その後ろから、聞き覚えのある声がかかった。
「どうしたっ?」
 振り向くと鷲津が立っていた。

 何が何だか分らない。

「び、病院に連れてって下さいッ…!」
 説明の仕様もなかったが、聞くとすぐ、鷲津は三島達をまと
めて車に乗せた。



「彼女…何なんだ。」
 バックミラー越しに三島の気遣う妊婦をチラリと見て鷲津が
言った。
「…分りません。」
 鏡に男の怪訝な表情が写る。
「でも…」
 そこで言葉を切って、三島は鷲津の背を見た。
 それ以上を、言葉にはしなかった。


 彼女はそのまま、運んだ先に入院した。
 ご家族の方ですか、と 聞こうとした看護士が、振り向いた
鷲津と三島に驚き恐縮して去って行く。
「…いい迷惑だ。」
 大きな溜息を吐いて鷲津がそう言うと、三島は肩を小さくし
て消える様な声で謝った。それを見ながら、鷲津は間をおいて、
もう一つ息を吐いた。
「……別に良い。君が私に頼るなんて余程だ。」
 そう言うと、男は立ち去った。
 ひとり病院の廊下で、三島はそこに掛けられた表札を眺めた。

 マスダ ユイ




 翌日、午後一番で三島は黒田を訪ねた。
「昨日の今日で話す事なんて無いけどなぁ(笑)」
「私には出来たんです。」
 どうかお手柔らかに、とふざける黒田に、構わず直球で「マ
スダ ユイさん て知ってますか?」と聞く。
 瞬間、顔色の変わった男の手を取ると、三島はぐっとそれを
引き寄せた。
「な、何…!?」
「インタビュー場所、移って良いですか?」
 有無を言わせないその眼力に、黒田は大人しく頷いた。


 スケジュールにぽっかりと時間が空いた。
 いつもなら他の予定を詰め込む所だが、鷲津は何故か病院に
向かっていた。
 近くで降りて、車を返す。
 何故来たんだと自問して溜息を吐くと、昨日の妊婦が何やら
慌てて何処かに運ばれて行くのが見えた。
「あ!鷲津さんッ」
 昨日の看護士が自分を見つけて駆け寄って来る。
「アノ、アノ!お腹の子のお父様じゃ…」
「ありません。通りすがりで運んだだけです。」
「じゃあ三島さんは…!?」
「彼女も知らないんじゃないですか?」
 努めて冷静に返って来る鷲津の答えに、看護士はもどかしそ
うに顔を歪めた。
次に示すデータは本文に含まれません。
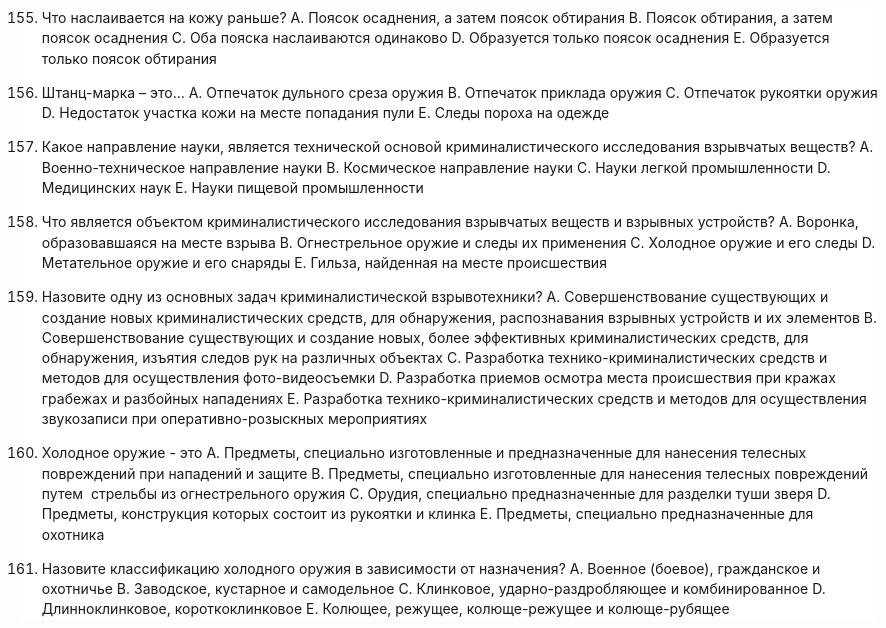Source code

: 155. Что наслаивается на кожу раньше?
A. Поясок осаднения, а затем поясок обтирания
B. Поясок обтирания, а затем поясок осаднения
C. Оба пояска наслаиваются одинаково
D. Образуется только поясок осаднения
E. Образуется только поясок обтирания

156. Штанц-марка – это…
A. Отпечаток дульного среза оружия
B. Отпечаток приклада оружия
C. Отпечаток рукоятки оружия
D. Недостаток участка кожи на месте попадания пули
E. Следы пороха на одежде

157. Какое направление науки, является технической основой криминалистического исследования взрывчатых веществ?
A. Военно-техническое направление науки
B. Космическое направление науки
C. Науки легкой промышленности
D. Медицинских наук
E. Науки пищевой промышленности

158. Что является объектом криминалистического исследования взрывчатых веществ и взрывных устройств?
A. Воронка, образовавшаяся на месте взрыва
B. Огнестрельное оружие и следы их применения
C. Холодное оружие и его следы
D. Метательное оружие и его снаряды
E. Гильза, найденная на месте происшествия

159. Назовите одну из основных задач криминалистической взрывотехники?
A. Совершенствование существующих и создание новых криминалистических средств, для обнаружения, распознавания взрывных устройств и их элементов
B. Совершенствование существующих и создание новых, более эффективных криминалистических средств, для обнаружения, изъятия следов рук на различных объектах
C. Разработка технико-криминалистических средств и методов для осуществления фото-видеосъемки
D. Разработка приемов осмотра места происшествия при кражах грабежах и разбойных нападениях
E. Разработка технико-криминалистических средств и методов для осуществления звукозаписи при оперативно-розыскных мероприятиях

160. Холодное оружие - это
A. Предметы, специально изготовленные и предназначенные для нанесения телесных повреждений при нападений и защите
B. Предметы, специально изготовленные для нанесения телесных повреждений путем  стрельбы из огнестрельного оружия
C. Орудия, специально предназначенные для разделки туши зверя
D. Предметы, конструкция которых состоит из рукоятки и клинка
E. Предметы, специально предназначенные для охотника

161. Назовите классификацию холодного оружия в зависимости от назначения?
A. Военное (боевое), гражданское и охотничье
B. Заводское, кустарное и самодельное
C. Клинковое, ударно-раздробляющее и комбинированное
D. Длинноклинковое, короткоклинковое
E. Колющее, режущее, колюще-режущее и колюще-рубящее
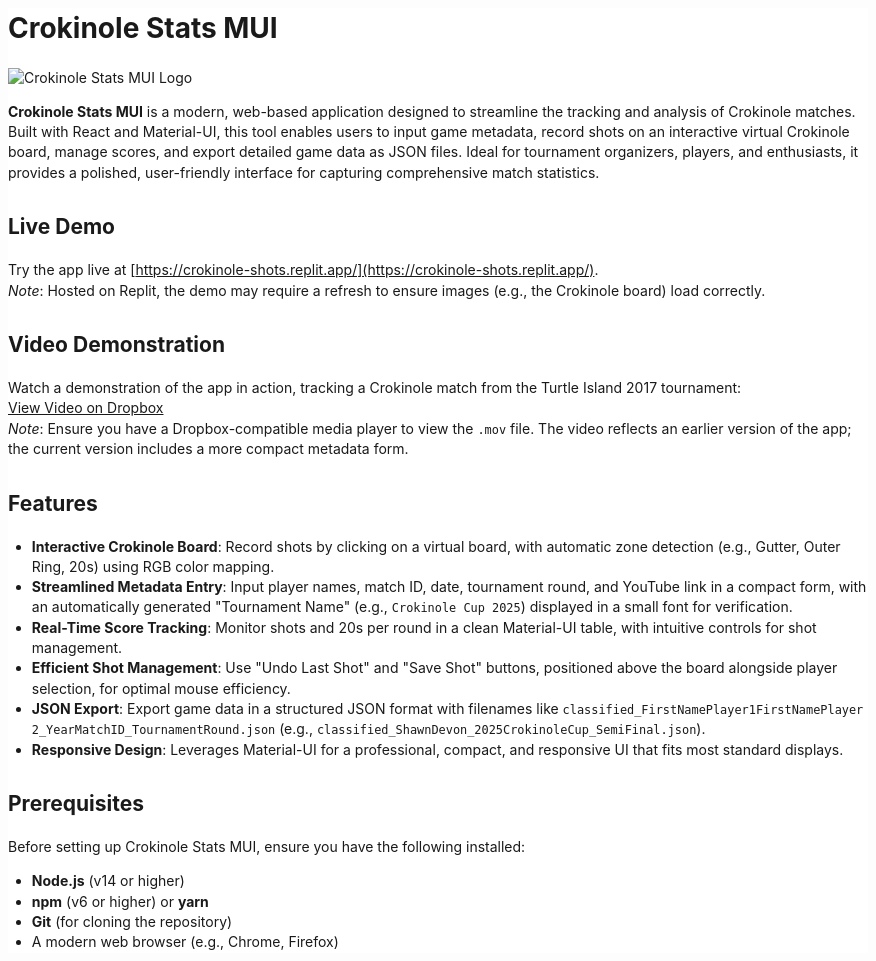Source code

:# Crokinole Stats MUI

![Crokinole Stats MUI Logo](docs/screenshots/logo.png) 

**Crokinole Stats MUI** is a modern, web-based application designed to streamline the tracking and analysis of Crokinole matches. Built with React and Material-UI, this tool enables users to input game metadata, record shots on an interactive virtual Crokinole board, manage scores, and export detailed game data as JSON files. Ideal for tournament organizers, players, and enthusiasts, it provides a polished, user-friendly interface for capturing comprehensive match statistics.

## Live Demo

Try the app live at [https://crokinole-shots.replit.app/](https://crokinole-shots.replit.app/).  
*Note*: Hosted on Replit, the demo may require a refresh to ensure images (e.g., the Crokinole board) load correctly.

## Video Demonstration

Watch a demonstration of the app in action, tracking a Crokinole match from the Turtle Island 2017 tournament:  
[View Video on Dropbox](https://www.dropbox.com/scl/fi/de8f3a9ac0grrsuzl2bll/example_shottracking_turtleisland2017.mov?rlkey=s7lh3huohseutsv3wenwh7odb&st=q53sg3sy&dl=0)  
*Note*: Ensure you have a Dropbox-compatible media player to view the `.mov` file. The video reflects an earlier version of the app; the current version includes a more compact metadata form.

## Features

- **Interactive Crokinole Board**: Record shots by clicking on a virtual board, with automatic zone detection (e.g., Gutter, Outer Ring, 20s) using RGB color mapping.
- **Streamlined Metadata Entry**: Input player names, match ID, date, tournament round, and YouTube link in a compact form, with an automatically generated "Tournament Name" (e.g., `Crokinole Cup 2025`) displayed in a small font for verification.
- **Real-Time Score Tracking**: Monitor shots and 20s per round in a clean Material-UI table, with intuitive controls for shot management.
- **Efficient Shot Management**: Use "Undo Last Shot" and "Save Shot" buttons, positioned above the board alongside player selection, for optimal mouse efficiency.
- **JSON Export**: Export game data in a structured JSON format with filenames like `classified_FirstNamePlayer1FirstNamePlayer2_YearMatchID_TournamentRound.json` (e.g., `classified_ShawnDevon_2025CrokinoleCup_SemiFinal.json`).
- **Responsive Design**: Leverages Material-UI for a professional, compact, and responsive UI that fits most standard displays.

## Prerequisites

Before setting up Crokinole Stats MUI, ensure you have the following installed:

- **Node.js** (v14 or higher)
- **npm** (v6 or higher) or **yarn**
- **Git** (for cloning the repository)
- A modern web browser (e.g., Chrome, Firefox)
が、その時。
「早く来て下さいってば!」
「痛いよ!」
 辛気臭い病院の廊下に、不釣り合いな華を持つ男女が現れた。
 まるで駄々を捏ねる様なひょろりとした男をやっと連れて来
ると、三島は一つ息を吐いて病室を指した。
「さぁ!行って下さい!!」
「何で鷲津さんがいるんですか?」
「話逸らさないッ」
「……話は特に聞きたくないが、彼女ならさっき運ばれたぞ。」
「あ、そ、そうなんですッ! 出産が早まったみたいで分娩室
に!!」
 聞くや、黒田は看護士の手を両手で取ってその場所を聞いた。
「あ…そこ真っ直ぐ行って、突き当たったらずっと右…」
「有り難うございます。貴女に良い出会いがありますようにv」

 疾風の如く駆けて行く男の背に、名残惜しげに視線を投げる
看護士を見て、三島は「さすが…」と思わず洩らした。鷲津は、
どこまでも好かない男だと思いながら、何処かにあんな感じ
の部長がいたなと思い出していた。